What you need to do: Each image should be skipped while the records are restated word for word.

Document images with source code:
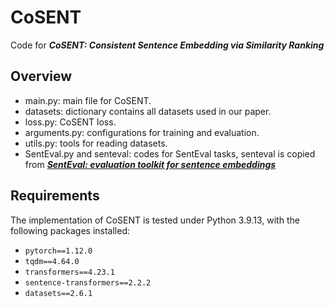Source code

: # CoSENT

Code for ***CoSENT: Consistent Sentence Embedding via Similarity Ranking***

## Overview
- main.py: main file for CoSENT.
- datasets: dictionary contains all datasets used in our paper.
- loss.py: CoSENT loss.
- arguments.py: configurations for training and evaluation.
- utils.py: tools for reading datasets.
- SentEval.py and senteval: codes for SentEval tasks, senteval is copied from ***[SentEval: evaluation toolkit for sentence embeddings](https://github.com/facebookresearch/SentEval#senteval-evaluation-toolkit-for-sentence-embeddings)***


## Requirements
The implementation of CoSENT is tested under Python 3.9.13, with the following packages installed:
* `pytorch==1.12.0`
* `tqdm==4.64.0`
* `transformers==4.23.1`
* `sentence-transformers==2.2.2`
* `datasets==2.6.1`
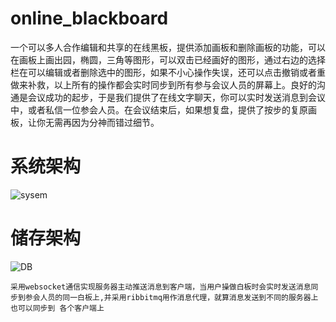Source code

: # online_blackboard
一个可以多人合作编辑和共享的在线黑板，提供添加画板和删除画板的功能，可以在画板上画出园，椭圆，三角等图形，可以双击已经画好的图形，通过右边的选择栏在可以编辑或者删除选中的图形，如果不小心操作失误，还可以点击撤销或者重做来补救，以上所有的操作都会实时同步到所有参与会议人员的屏幕上。良好的沟通是会议成功的起步，于是我们提供了在线文字聊天，你可以实时发送消息到会议中，或者私信一位参会人员。在会议结束后，如果想复盘，提供了按步的复原画板，让你无需再因为分神而错过细节。

# 系统架构

![sysem](https://user-images.githubusercontent.com/42209673/201069194-eedebda2-0e1a-4cc8-b95a-5ed0ba51866e.png)

# 储存架构

![DB](https://user-images.githubusercontent.com/42209673/201359220-21659e9c-04a8-45dc-b7b2-c3781f02f8c3.png)


``
    采用websocket通信实现服务器主动推送消息到客户端，当用户操做白板时会实时发送消息同步到参会人员的同一白板上,并采用ribbitmq用作消息代理，就算消息发送到不同的服务器上也可以同步到
各个客户端上
``
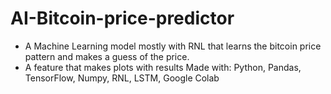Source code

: # AI-Bitcoin-price-predictor
- A Machine Learning model mostly with RNL that learns the bitcoin price pattern and makes a guess of the price.
- A feature that makes plots with results
Made with: Python, Pandas, TensorFlow, Numpy, RNL, LSTM, Google Colab
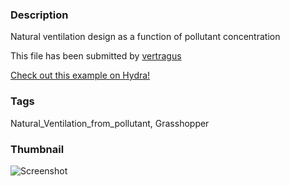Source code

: ### Description 
Natural ventilation design as a function of pollutant concentration

This file has been submitted by [vertragus](https://github.com/vertragus)

[Check out this example on Hydra!](http://hydrashare.github.io/hydra/viewer?owner=vertragus&fork=hydra&id=Natural_Ventilation_from_pollutant)
### Tags 
Natural_Ventilation_from_pollutant, Grasshopper
### Thumbnail 
![Screenshot](https://raw.githubusercontent.com/vertragus/hydra/master/Natural_Ventilation_from_pollutant/thumbnail.png)
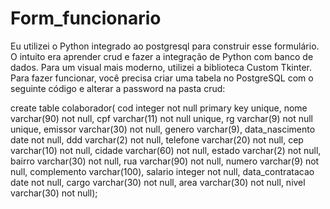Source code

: # Form_funcionario
 Eu utilizei o Python integrado ao postgresql para construir esse formulário. O intuito era aprender crud e fazer a integração de Python com banco de dados. Para um visual mais moderno, utilizei a biblioteca Custom Tkinter.
Para fazer funcionar, você precisa criar uma tabela no PostgreSQL com o seguinte código e alterar a password na pasta crud:

create table colaborador(
cod integer not null primary key unique,
nome varchar(90) not null,
cpf varchar(11) not null unique,
rg varchar(9) not null unique,
emissor varchar(30) not null,
genero varchar(9),
data_nascimento date not null,
ddd varchar(2) not null,
telefone varchar(20) not null,
cep varchar(10) not null,
cidade varchar(60) not null,
estado varchar(2) not null,
bairro varchar(30) not null,
rua varchar(90) not null,
numero varchar(9) not null,
complemento varchar(100),
salario integer not null,
data_contratacao date not null,
cargo varchar(30) not null,
area varchar(30) not null,
nivel varchar(30) not null);
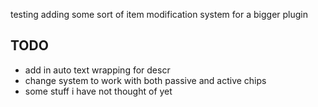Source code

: testing adding some sort of item modification system for a bigger plugin





TODO
- 
- add in auto text wrapping for descr
- change system to work with both passive and active chips
- some stuff i have not thought of yet
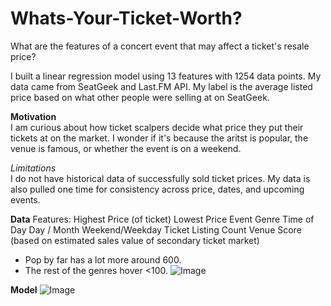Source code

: 

# **Whats-Your-Ticket-Worth?**
What are the features of a concert event that may affect a ticket's resale price? 

I built a linear regression model using 13 features with 1254 data points. My data came from SeatGeek and Last.FM API. My label is the average listed price based on what other people were selling at on SeatGeek.

**Motivation**<br>
I am curious about how ticket scalpers decide what price they put their tickets at on the market. I wonder if it's because the aritst is popular, the venue is famous, or whether the event is on a weekend. 

*Limitations*<br>
I do not have historical data of successfully sold ticket prices. My data is also pulled one time for consistency across price, dates, and upcoming events.

**Data**
Features:
Highest Price (of ticket)
Lowest Price
Event Genre
Time of Day
Day / Month
Weekend/Weekday
Ticket Listing Count
Venue Score (based on estimated sales value of secondary ticket market)

- Pop by far has a lot more around 600.
- The rest of the genres hover <100.
![Image](Screen%20Shot%202019-04-12%20at%202.28.55%20PM.png)

**Model**
![Image](Users/chrischung/Desktop/Plot%20actual%20vs%20predicted.png)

Answer box:
Source code

: # CoSENT

Code for ***CoSENT: Consistent Sentence Embedding via Similarity Ranking***

## Overview
- main.py: main file for CoSENT.
- datasets: dictionary contains all datasets used in our paper.
- loss.py: CoSENT loss.
- arguments.py: configurations for training and evaluation.
- utils.py: tools for reading datasets.
- SentEval.py and senteval: codes for SentEval tasks, senteval is copied from ***[SentEval: evaluation toolkit for sentence embeddings](https://github.com/facebookresearch/SentEval#senteval-evaluation-toolkit-for-sentence-embeddings)***


## Requirements
The implementation of CoSENT is tested under Python 3.9.13, with the following packages installed:
* `pytorch==1.12.0`
* `tqdm==4.64.0`
* `transformers==4.23.1`
* `sentence-transformers==2.2.2`
* `datasets==2.6.1`
Source code

: # online_blackboard
一个可以多人合作编辑和共享的在线黑板，提供添加画板和删除画板的功能，可以在画板上画出园，椭圆，三角等图形，可以双击已经画好的图形，通过右边的选择栏在可以编辑或者删除选中的图形，如果不小心操作失误，还可以点击撤销或者重做来补救，以上所有的操作都会实时同步到所有参与会议人员的屏幕上。良好的沟通是会议成功的起步，于是我们提供了在线文字聊天，你可以实时发送消息到会议中，或者私信一位参会人员。在会议结束后，如果想复盘，提供了按步的复原画板，让你无需再因为分神而错过细节。

# 系统架构

![sysem](https://user-images.githubusercontent.com/42209673/201069194-eedebda2-0e1a-4cc8-b95a-5ed0ba51866e.png)

# 储存架构

![DB](https://user-images.githubusercontent.com/42209673/201359220-21659e9c-04a8-45dc-b7b2-c3781f02f8c3.png)


``
    采用websocket通信实现服务器主动推送消息到客户端，当用户操做白板时会实时发送消息同步到参会人员的同一白板上,并采用ribbitmq用作消息代理，就算消息发送到不同的服务器上也可以同步到
各个客户端上
``
Source code

: # AI-Bitcoin-price-predictor
- A Machine Learning model mostly with RNL that learns the bitcoin price pattern and makes a guess of the price.
- A feature that makes plots with results
Made with: Python, Pandas, TensorFlow, Numpy, RNL, LSTM, Google Colab
Source code

: ### Description 
Natural ventilation design as a function of pollutant concentration

This file has been submitted by [vertragus](https://github.com/vertragus)

[Check out this example on Hydra!](http://hydrashare.github.io/hydra/viewer?owner=vertragus&fork=hydra&id=Natural_Ventilation_from_pollutant)
### Tags 
Natural_Ventilation_from_pollutant, Grasshopper
### Thumbnail 
![Screenshot](https://raw.githubusercontent.com/vertragus/hydra/master/Natural_Ventilation_from_pollutant/thumbnail.png)
Source code

: # Form_funcionario
 Eu utilizei o Python integrado ao postgresql para construir esse formulário. O intuito era aprender crud e fazer a integração de Python com banco de dados. Para um visual mais moderno, utilizei a biblioteca Custom Tkinter.
Para fazer funcionar, você precisa criar uma tabela no PostgreSQL com o seguinte código e alterar a password na pasta crud:

create table colaborador(
cod integer not null primary key unique,
nome varchar(90) not null,
cpf varchar(11) not null unique,
rg varchar(9) not null unique,
emissor varchar(30) not null,
genero varchar(9),
data_nascimento date not null,
ddd varchar(2) not null,
telefone varchar(20) not null,
cep varchar(10) not null,
cidade varchar(60) not null,
estado varchar(2) not null,
bairro varchar(30) not null,
rua varchar(90) not null,
numero varchar(9) not null,
complemento varchar(100),
salario integer not null,
data_contratacao date not null,
cargo varchar(30) not null,
area varchar(30) not null,
nivel varchar(30) not null);
Source code

: testing adding some sort of item modification system for a bigger plugin





TODO
- 
- add in auto text wrapping for descr
- change system to work with both passive and active chips
- some stuff i have not thought of yet
Source code

: 

# **Whats-Your-Ticket-Worth?**
What are the features of a concert event that may affect a ticket's resale price? 

I built a linear regression model using 13 features with 1254 data points. My data came from SeatGeek and Last.FM API. My label is the average listed price based on what other people were selling at on SeatGeek.

**Motivation**<br>
I am curious about how ticket scalpers decide what price they put their tickets at on the market. I wonder if it's because the aritst is popular, the venue is famous, or whether the event is on a weekend. 

*Limitations*<br>
I do not have historical data of successfully sold ticket prices. My data is also pulled one time for consistency across price, dates, and upcoming events.

**Data**
Features:
Highest Price (of ticket)
Lowest Price
Event Genre
Time of Day
Day / Month
Weekend/Weekday
Ticket Listing Count
Venue Score (based on estimated sales value of secondary ticket market)

- Pop by far has a lot more around 600.
- The rest of the genres hover <100.
![Image](Screen%20Shot%202019-04-12%20at%202.28.55%20PM.png)

**Model**
![Image](Users/chrischung/Desktop/Plot%20actual%20vs%20predicted.png)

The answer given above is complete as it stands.